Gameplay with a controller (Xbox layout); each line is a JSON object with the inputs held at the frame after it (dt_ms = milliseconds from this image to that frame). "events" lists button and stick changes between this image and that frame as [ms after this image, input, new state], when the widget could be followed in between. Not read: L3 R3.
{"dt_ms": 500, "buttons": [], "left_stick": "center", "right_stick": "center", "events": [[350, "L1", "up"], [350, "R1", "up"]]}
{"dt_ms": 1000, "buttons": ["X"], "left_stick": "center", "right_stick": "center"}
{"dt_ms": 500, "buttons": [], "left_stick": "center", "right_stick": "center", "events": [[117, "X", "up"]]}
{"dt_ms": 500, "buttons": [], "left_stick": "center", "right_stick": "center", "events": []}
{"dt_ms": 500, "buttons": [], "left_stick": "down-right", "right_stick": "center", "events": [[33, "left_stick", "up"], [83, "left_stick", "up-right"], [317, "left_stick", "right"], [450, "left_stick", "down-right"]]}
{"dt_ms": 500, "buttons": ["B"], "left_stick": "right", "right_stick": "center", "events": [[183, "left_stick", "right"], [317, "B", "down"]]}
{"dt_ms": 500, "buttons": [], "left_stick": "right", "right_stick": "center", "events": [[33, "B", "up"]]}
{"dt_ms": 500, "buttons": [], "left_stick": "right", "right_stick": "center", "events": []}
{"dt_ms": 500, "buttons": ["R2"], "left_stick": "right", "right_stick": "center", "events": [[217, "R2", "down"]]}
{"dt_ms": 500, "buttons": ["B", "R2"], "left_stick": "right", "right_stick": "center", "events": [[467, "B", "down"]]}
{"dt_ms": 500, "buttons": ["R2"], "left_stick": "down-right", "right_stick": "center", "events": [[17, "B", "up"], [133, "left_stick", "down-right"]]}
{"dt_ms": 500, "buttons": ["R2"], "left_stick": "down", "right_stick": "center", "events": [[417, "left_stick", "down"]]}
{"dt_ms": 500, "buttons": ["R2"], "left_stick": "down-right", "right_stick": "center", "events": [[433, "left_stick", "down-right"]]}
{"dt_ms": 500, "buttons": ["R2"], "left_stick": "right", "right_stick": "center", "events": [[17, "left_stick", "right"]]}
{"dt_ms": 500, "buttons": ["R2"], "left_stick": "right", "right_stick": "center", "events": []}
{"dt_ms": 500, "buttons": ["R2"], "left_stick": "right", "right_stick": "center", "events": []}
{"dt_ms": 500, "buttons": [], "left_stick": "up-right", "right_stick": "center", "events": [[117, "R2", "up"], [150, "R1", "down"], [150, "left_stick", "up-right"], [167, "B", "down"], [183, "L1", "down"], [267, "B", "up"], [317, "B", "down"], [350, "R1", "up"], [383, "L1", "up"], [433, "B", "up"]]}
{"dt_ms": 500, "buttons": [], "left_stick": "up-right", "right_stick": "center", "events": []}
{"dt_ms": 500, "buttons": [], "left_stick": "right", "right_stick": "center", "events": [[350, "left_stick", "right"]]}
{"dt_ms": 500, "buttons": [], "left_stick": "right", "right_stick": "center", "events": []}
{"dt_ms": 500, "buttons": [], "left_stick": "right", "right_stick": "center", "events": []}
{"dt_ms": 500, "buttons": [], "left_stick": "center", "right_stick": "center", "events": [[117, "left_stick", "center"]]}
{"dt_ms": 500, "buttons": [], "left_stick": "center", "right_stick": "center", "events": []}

# WHAT YOU HAVE TO DO
Go through the records above and retype each one exactly.

# REPLY TO THE TASK
Gameplay with a controller (Xbox layout); each line is a JSON object with the inputs held at the frame after it (dt_ms = milliseconds from this image to that frame). "events" lists button and stick changes between this image and that frame as [ms after this image, input, new state], when the widget could be followed in between. Not read: L3 R3.
{"dt_ms": 500, "buttons": [], "left_stick": "center", "right_stick": "center", "events": [[350, "L1", "up"], [350, "R1", "up"]]}
{"dt_ms": 1000, "buttons": ["X"], "left_stick": "center", "right_stick": "center"}
{"dt_ms": 500, "buttons": [], "left_stick": "center", "right_stick": "center", "events": [[117, "X", "up"]]}
{"dt_ms": 500, "buttons": [], "left_stick": "center", "right_stick": "center", "events": []}
{"dt_ms": 500, "buttons": [], "left_stick": "down-right", "right_stick": "center", "events": [[33, "left_stick", "up"], [83, "left_stick", "up-right"], [317, "left_stick", "right"], [450, "left_stick", "down-right"]]}
{"dt_ms": 500, "buttons": ["B"], "left_stick": "right", "right_stick": "center", "events": [[183, "left_stick", "right"], [317, "B", "down"]]}
{"dt_ms": 500, "buttons": [], "left_stick": "right", "right_stick": "center", "events": [[33, "B", "up"]]}
{"dt_ms": 500, "buttons": [], "left_stick": "right", "right_stick": "center", "events": []}
{"dt_ms": 500, "buttons": ["R2"], "left_stick": "right", "right_stick": "center", "events": [[217, "R2", "down"]]}
{"dt_ms": 500, "buttons": ["B", "R2"], "left_stick": "right", "right_stick": "center", "events": [[467, "B", "down"]]}
{"dt_ms": 500, "buttons": ["R2"], "left_stick": "down-right", "right_stick": "center", "events": [[17, "B", "up"], [133, "left_stick", "down-right"]]}
{"dt_ms": 500, "buttons": ["R2"], "left_stick": "down", "right_stick": "center", "events": [[417, "left_stick", "down"]]}
{"dt_ms": 500, "buttons": ["R2"], "left_stick": "down-right", "right_stick": "center", "events": [[433, "left_stick", "down-right"]]}
{"dt_ms": 500, "buttons": ["R2"], "left_stick": "right", "right_stick": "center", "events": [[17, "left_stick", "right"]]}
{"dt_ms": 500, "buttons": ["R2"], "left_stick": "right", "right_stick": "center", "events": []}
{"dt_ms": 500, "buttons": ["R2"], "left_stick": "right", "right_stick": "center", "events": []}
{"dt_ms": 500, "buttons": [], "left_stick": "up-right", "right_stick": "center", "events": [[117, "R2", "up"], [150, "R1", "down"], [150, "left_stick", "up-right"], [167, "B", "down"], [183, "L1", "down"], [267, "B", "up"], [317, "B", "down"], [350, "R1", "up"], [383, "L1", "up"], [433, "B", "up"]]}
{"dt_ms": 500, "buttons": [], "left_stick": "up-right", "right_stick": "center", "events": []}
{"dt_ms": 500, "buttons": [], "left_stick": "right", "right_stick": "center", "events": [[350, "left_stick", "right"]]}
{"dt_ms": 500, "buttons": [], "left_stick": "right", "right_stick": "center", "events": []}
{"dt_ms": 500, "buttons": [], "left_stick": "right", "right_stick": "center", "events": []}
{"dt_ms": 500, "buttons": [], "left_stick": "center", "right_stick": "center", "events": [[117, "left_stick", "center"]]}
{"dt_ms": 500, "buttons": [], "left_stick": "center", "right_stick": "center", "events": []}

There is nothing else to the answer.